---- SOURCE DATA
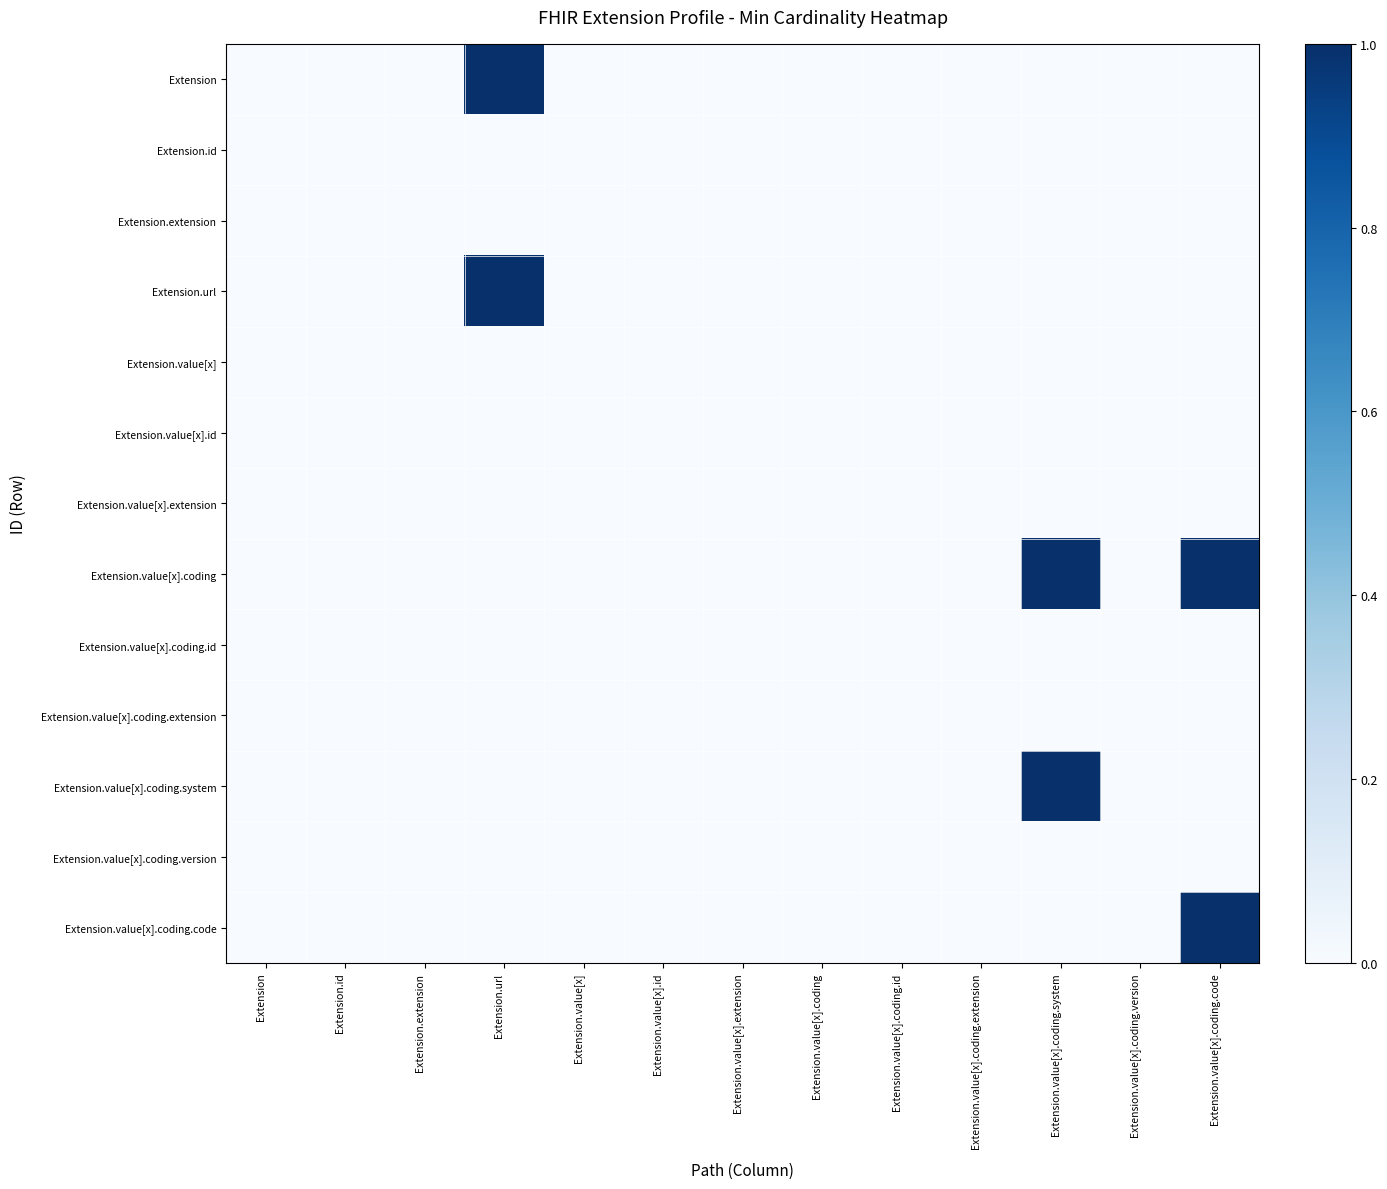

What is the maximum value shown in the chart?

1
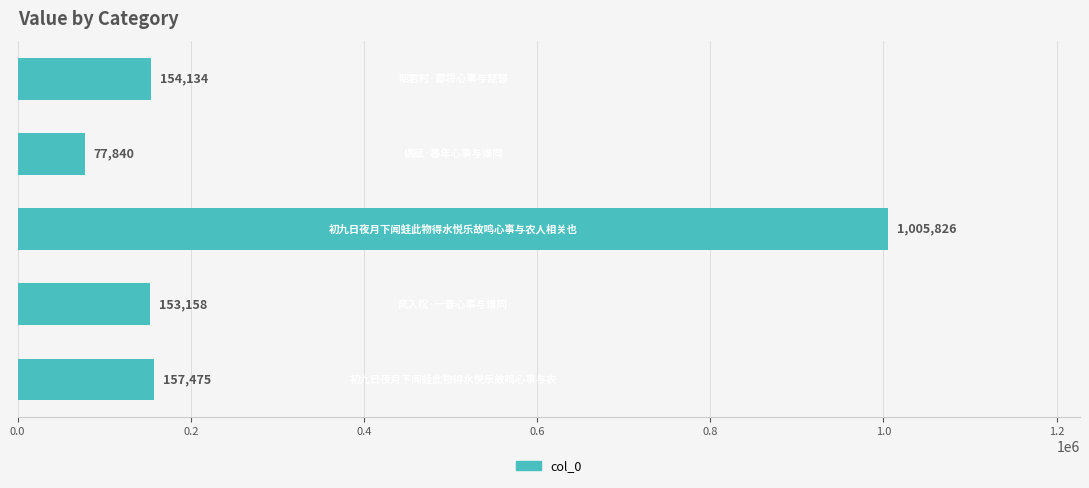

How many data points are less than 154134?

2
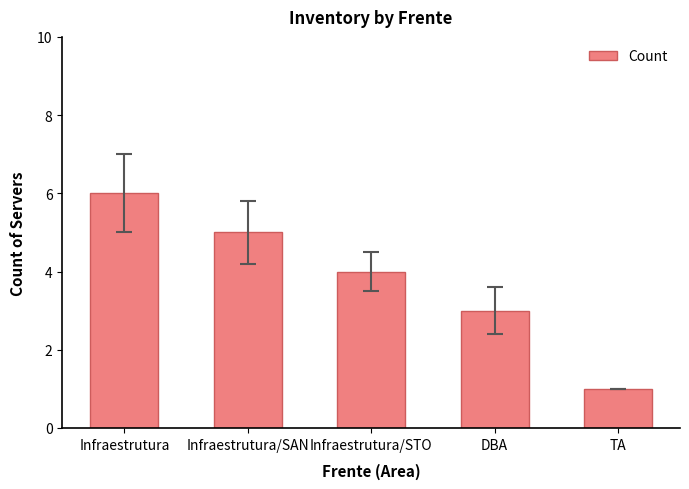

What is the change in value from Infraestrutura/SAN to TA?

-4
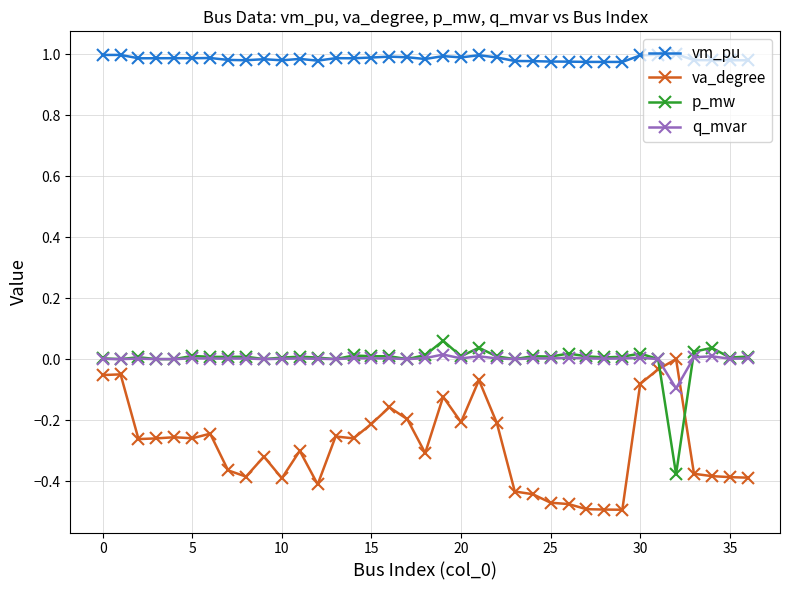

True or false: va_degree has more than 0 interior local peaks.

True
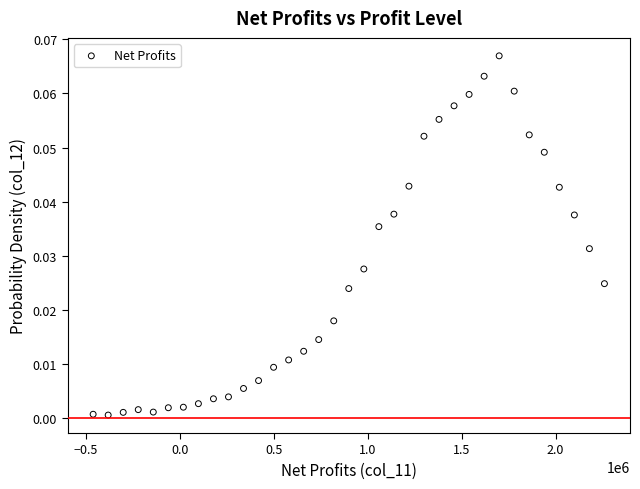

What is the range of X values (max minus min)?

2720000.0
--------
Express every line of the material above as a Markdown table with the columns "Row" and "Line," numbering rows from 1 and skipping blank lines. Leave the pictures out of the table.

■ SOLUTION:
| Row | Line |
|---|---|
| 1 | What is the maximum value shown in the chart? |
| 2 | 1 |
| 3 | How many data points are less than 154134? |
| 4 | 2 |
| 5 | What is the change in value from Infraestrutura/SAN to TA? |
| 6 | -4 |
| 7 | True or false: va_degree has more than 0 interior local peaks. |
| 8 | True |
| 9 | What is the range of X values (max minus min)? |
| 10 | 2720000.0 |